Le point de vue des éditeurs
Les étrangers n'en croyaient pas leurs yeux lorsque, à l'Ermitage ou au musée Pouchkine, ils découvraient des murs entiers couverts de chefs-d'oeuvre de Renoir, Cézanne, Van Gogh, Gauguin, Bonnard, Matisse, Picasso... Quelques visiteurs avisés ou simplement curieux se demandaient pourquoi et comment un régime prônant l'« art prolétarien" avait pu amasser et conserver autant de manifestations de l'« art bourgeois »...

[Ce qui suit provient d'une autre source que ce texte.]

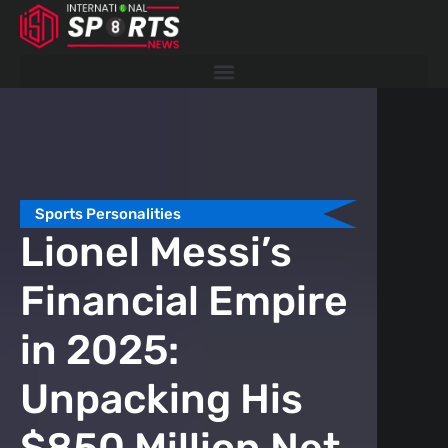
Skip
to
content
Sports Personalities
Spor
Lionel Messi’s
Wh
Financial Empire
Ka
in 2025:
Gi
Unpacking His
Ex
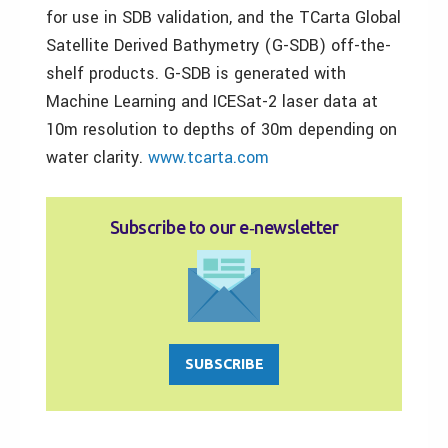
for use in SDB validation, and the TCarta Global
Satellite Derived Bathymetry (G-SDB) off-the-
shelf products. G-SDB is generated with
Machine Learning and ICESat-2 laser data at
10m resolution to depths of 30m depending on
water clarity.
www.tcarta.com
Subscribe to our e‑newsletter
SUBSCRIBE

Après la mort de Staline, l'étau idéologique se desserrant, on découvrit que dans la Russie d'avant avaient existé de grands collectionneurs, comme Sergueï Chtchoukine et les frères Morozov. Ces petits-fils de serfs avaient fait fortune dans le textile avant la Révolution et étaient partis à la conquête du "nouveau monde" artistique dans le Paris de l'époque. Dépensant sans compter pour leurs collections, ils réunirent très vite un ensemble exceptionnel d'oeuvres impressionnistes, postimpressionnistes, modernes.
Nationalisées, ces collections furent heureusement mises à l'abri - ne disait-on pas que bolcheviks et anarchistes se faisaient des bottes dans des toiles de Rembrandt ! Pour finir, les tableaux furent envoyés dans les deux plus grands musées du pays mais ne furent exposés qu'à partir des années 1960, sans que jamais ne soit mentionné le nom de leurs anciens propriétaires.
Natalia Semenova, déjà biographe de Sergueï Chtchoukine, fait oeuvre pionnière en ressuscitant ici la saga de ces incroyables collectionneurs et mécènes qu'auront été les frères Morozov. Leur redonner leur juste place parmi les acteurs majeurs de la culture du début du siècle dernier n'est rien moins qu'une indispensable contribution à l'histoire de la peinture moderne, française et russe.
Pour leur rendre hommage, en 2021, la Fondation Vuitton consacrera à la Collection Morozov le second volet des « Icônes de l'art moderne ».